Las normas deontológicas, tanto las contenidas en el Estatuto General como en el Código Deontológico, establecen que debemos informar al cliente de un gran número de cosas. Sin embargo, entre ellas no se encuentra nuestro estado de salud, ni, de momento, la necesidad de acreditárselo con el correspondiente informe, aunque el artículo 12.B.5 CDAE impone comunicarle al cliente las circunstancias de supuestos de enfermedad o invalidez por largo tiempo que impidan atender el cuidado de sus asuntos. Tampoco nuestros proyectos personales, de cualquier tipo, parece que deban ser de la incumbencia del cliente. La relación de confianza de que hablan los artículos 4 y 12 del CDAE no parece que deba extenderse a estas cuestiones.

Y aquí se plantea otra cuestión que ya he oído por ahí en boca de algún mal pensado: ¿y si se aprovecha la circunstancia del embarazo o del estado de salud para retrasar un procedimiento? Ya saben el dicho: un mal abogado puede retrasar un procedimiento, y uno bueno mucho más.

Entiendo que no podemos ni debemos entrar en esas disquisiciones. Tenemos derecho a la intimidad (como cualquier persona), a quedarnos embarazados (sin pensar en el cliente), a enfermar (aunque no queramos) y a disfrutar o sufrir de cualquiera de las incidencias que forman parte de la vida. Y eso no supone infracción deontológica. Infracción deontológica lo supone no actuar conforme a la buena fe, integridad o la diligencia exigible. Y también lo es no respetar a quien disfrute o sufra de dichas incidencias vitales.

Llegamos así a la conclusión, quizá interesada por mi parte, de que los profesionales de la Abogacía somos personas, o debemos serlo, y como tales, por disposición del artículo 18 de la Constitución, tenemos derecho a la intimidad, o debemos tenerlo. Y eso, salvo que cualquier circunstancia nos impida atender los asuntos por largo tiempo, no estamos obligados a informarlo al cliente. Y si por razón de enfermedad o incapacidad no podemos asumir o continuar con el encargo, entra dentro de la diligencia debida dejar el asunto, pero sin tener que manifestar al cliente la razón si no queremos hacerlo (artículo 12.A.4 y 6 CDAE).

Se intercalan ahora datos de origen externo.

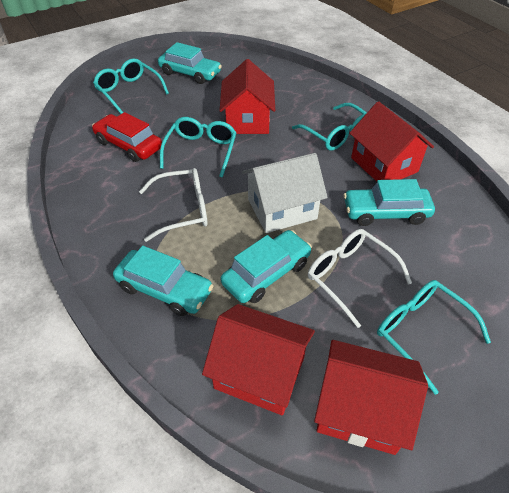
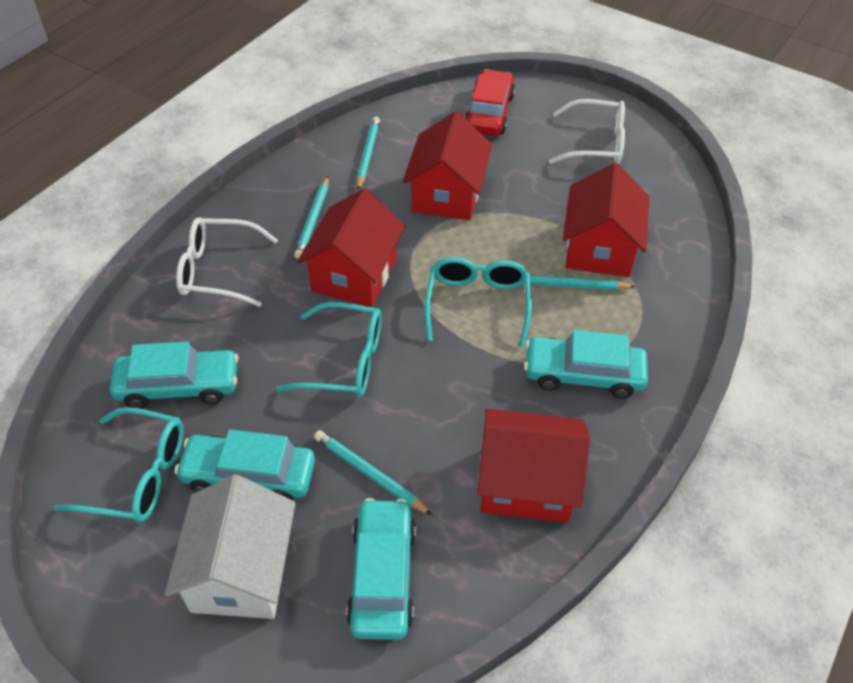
turquoise glasses: [93,59,169,114] [160,117,237,178] [292,103,367,151] [377,280,491,395] = 4 -> [53,407,183,522] [276,302,381,397] [425,257,532,348] = 3
turquoise pencil: none = 0 -> [294,176,329,259] [314,430,432,515] [357,117,380,190] [524,275,636,290] = 4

En cuanto a la consulta de pasillo con que iniciaba este texto, ya se sabe la frase de Don Luis Albo LLamosas: “malas para el cliente, malas para el bolsillo”. En nuestra defensa frente a previsibles invasiones consultivas, cabe decir que normalmente trabajamos en nuestros despachos muchas horas, durante las cuales podemos atender adecuadamente no sólo las visitas de nuestros clientes, sino las de cualquiera que tenga interés en conocer nuestra opinión jurídica, y responder a sus consultas. Lo de su remuneración es otro tema.